[edit]
Embedding Adaptation Network with Transformer for Few-Shot Action Recognition
Proceedings of The 14th Asian Conference on Machine
Learning, PMLR 189:515-530, 2023.
Abstract
Few-shot action recognition aims to classify novel
action categories using a few training samples. Most
current few-shot action recognition methods via
episodic training strategy mainly use the same
normalization method to normalize feature
embeddings, leading to limited performance when the
batch size is small. And some methods learn feature
embeddings individually without considering the
whole task, neglecting important interactive
information between videos in the current
episode. To address these problems, we propose a
novel embedding adaptation network with Transformer
(EANT) for few-shot action
recognition. Specifically, we first propose an
improved self-guided instance normalization (SGIN)

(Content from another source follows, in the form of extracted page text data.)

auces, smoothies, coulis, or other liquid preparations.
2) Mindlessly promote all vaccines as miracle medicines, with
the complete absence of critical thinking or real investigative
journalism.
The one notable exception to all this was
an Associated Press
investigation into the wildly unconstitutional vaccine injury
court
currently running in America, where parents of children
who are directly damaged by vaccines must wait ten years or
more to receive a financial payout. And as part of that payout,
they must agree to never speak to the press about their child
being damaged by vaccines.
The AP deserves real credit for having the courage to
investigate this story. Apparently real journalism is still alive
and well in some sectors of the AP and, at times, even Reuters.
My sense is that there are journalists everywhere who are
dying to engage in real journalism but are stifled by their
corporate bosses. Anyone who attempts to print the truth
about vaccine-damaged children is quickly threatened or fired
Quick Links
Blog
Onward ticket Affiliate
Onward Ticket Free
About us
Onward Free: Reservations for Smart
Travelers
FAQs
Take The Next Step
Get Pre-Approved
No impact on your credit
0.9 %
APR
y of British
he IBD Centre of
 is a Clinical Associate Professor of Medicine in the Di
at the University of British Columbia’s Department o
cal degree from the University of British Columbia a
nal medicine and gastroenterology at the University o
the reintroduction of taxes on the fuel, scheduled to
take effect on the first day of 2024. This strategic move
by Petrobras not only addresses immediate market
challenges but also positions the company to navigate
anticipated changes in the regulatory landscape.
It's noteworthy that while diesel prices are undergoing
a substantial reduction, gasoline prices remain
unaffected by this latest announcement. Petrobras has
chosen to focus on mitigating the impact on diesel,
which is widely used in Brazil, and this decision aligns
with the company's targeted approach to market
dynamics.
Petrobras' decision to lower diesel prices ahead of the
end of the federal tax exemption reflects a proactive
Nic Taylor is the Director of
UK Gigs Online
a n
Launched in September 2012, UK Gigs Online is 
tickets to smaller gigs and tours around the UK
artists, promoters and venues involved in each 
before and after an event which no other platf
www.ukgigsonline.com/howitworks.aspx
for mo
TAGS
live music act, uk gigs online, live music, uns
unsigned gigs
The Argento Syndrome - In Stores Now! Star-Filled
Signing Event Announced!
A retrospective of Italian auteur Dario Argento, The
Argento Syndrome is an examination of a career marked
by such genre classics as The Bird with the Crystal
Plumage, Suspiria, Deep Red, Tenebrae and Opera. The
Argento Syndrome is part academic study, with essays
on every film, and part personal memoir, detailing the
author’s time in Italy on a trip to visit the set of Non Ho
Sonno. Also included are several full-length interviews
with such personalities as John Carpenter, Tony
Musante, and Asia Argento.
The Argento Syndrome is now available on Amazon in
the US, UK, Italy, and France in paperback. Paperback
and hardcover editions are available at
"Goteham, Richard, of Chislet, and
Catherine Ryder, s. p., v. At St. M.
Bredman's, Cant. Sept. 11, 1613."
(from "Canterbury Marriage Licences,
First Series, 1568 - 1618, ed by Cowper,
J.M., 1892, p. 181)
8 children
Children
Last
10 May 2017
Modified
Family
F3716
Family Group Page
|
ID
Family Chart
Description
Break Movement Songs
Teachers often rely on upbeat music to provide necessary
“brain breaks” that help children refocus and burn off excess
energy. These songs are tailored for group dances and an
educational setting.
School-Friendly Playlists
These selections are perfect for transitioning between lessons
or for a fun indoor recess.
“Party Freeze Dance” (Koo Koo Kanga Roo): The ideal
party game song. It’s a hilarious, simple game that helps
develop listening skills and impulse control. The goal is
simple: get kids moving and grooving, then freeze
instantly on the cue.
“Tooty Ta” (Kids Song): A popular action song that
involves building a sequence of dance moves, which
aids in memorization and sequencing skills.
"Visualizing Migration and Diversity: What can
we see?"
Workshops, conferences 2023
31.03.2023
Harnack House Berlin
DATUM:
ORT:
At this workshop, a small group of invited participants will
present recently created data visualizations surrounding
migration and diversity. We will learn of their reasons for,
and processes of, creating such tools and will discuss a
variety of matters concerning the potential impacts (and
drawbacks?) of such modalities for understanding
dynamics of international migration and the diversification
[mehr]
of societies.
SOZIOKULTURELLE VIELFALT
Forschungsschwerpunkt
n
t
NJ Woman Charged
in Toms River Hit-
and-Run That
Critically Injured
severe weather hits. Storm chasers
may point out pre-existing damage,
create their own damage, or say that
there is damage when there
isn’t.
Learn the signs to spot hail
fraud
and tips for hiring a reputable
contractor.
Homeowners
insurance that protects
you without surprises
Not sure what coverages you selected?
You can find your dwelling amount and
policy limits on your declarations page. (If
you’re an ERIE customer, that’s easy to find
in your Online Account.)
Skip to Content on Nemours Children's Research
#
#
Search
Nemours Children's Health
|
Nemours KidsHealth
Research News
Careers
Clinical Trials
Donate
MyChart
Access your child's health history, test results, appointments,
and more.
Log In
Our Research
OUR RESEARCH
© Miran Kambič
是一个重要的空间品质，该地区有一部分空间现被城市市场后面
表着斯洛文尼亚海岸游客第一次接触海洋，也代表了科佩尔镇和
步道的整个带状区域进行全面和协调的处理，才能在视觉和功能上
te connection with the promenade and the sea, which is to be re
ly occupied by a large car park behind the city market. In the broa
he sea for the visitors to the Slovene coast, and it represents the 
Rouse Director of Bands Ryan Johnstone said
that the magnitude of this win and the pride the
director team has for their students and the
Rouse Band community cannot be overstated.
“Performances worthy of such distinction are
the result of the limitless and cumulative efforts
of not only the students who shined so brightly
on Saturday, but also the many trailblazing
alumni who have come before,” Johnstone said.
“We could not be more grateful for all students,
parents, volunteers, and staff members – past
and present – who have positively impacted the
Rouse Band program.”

module to adaptively learn class-specific feature
embeddings in an input-dependent manner. Built upon
the learned feature embeddings, we design a
Transformer-based embedding learning (TEL) module to
learn task-specific feature embeddings by fully
capturing rich information cross videos in each
episodic task. Furthermore, we utilize semantic
knowledge among all sampled training classes as
additional supervisory information to improve the
generalization ability of the network. By this
means, the proposed EANT can be highly effective and
informative for few-shot action
recognition. Extensive experiments conducted on
several challenging few-shot action recognition
benchmarks show that the proposed EANT outperforms
several state-of-the-art methods by a large margin.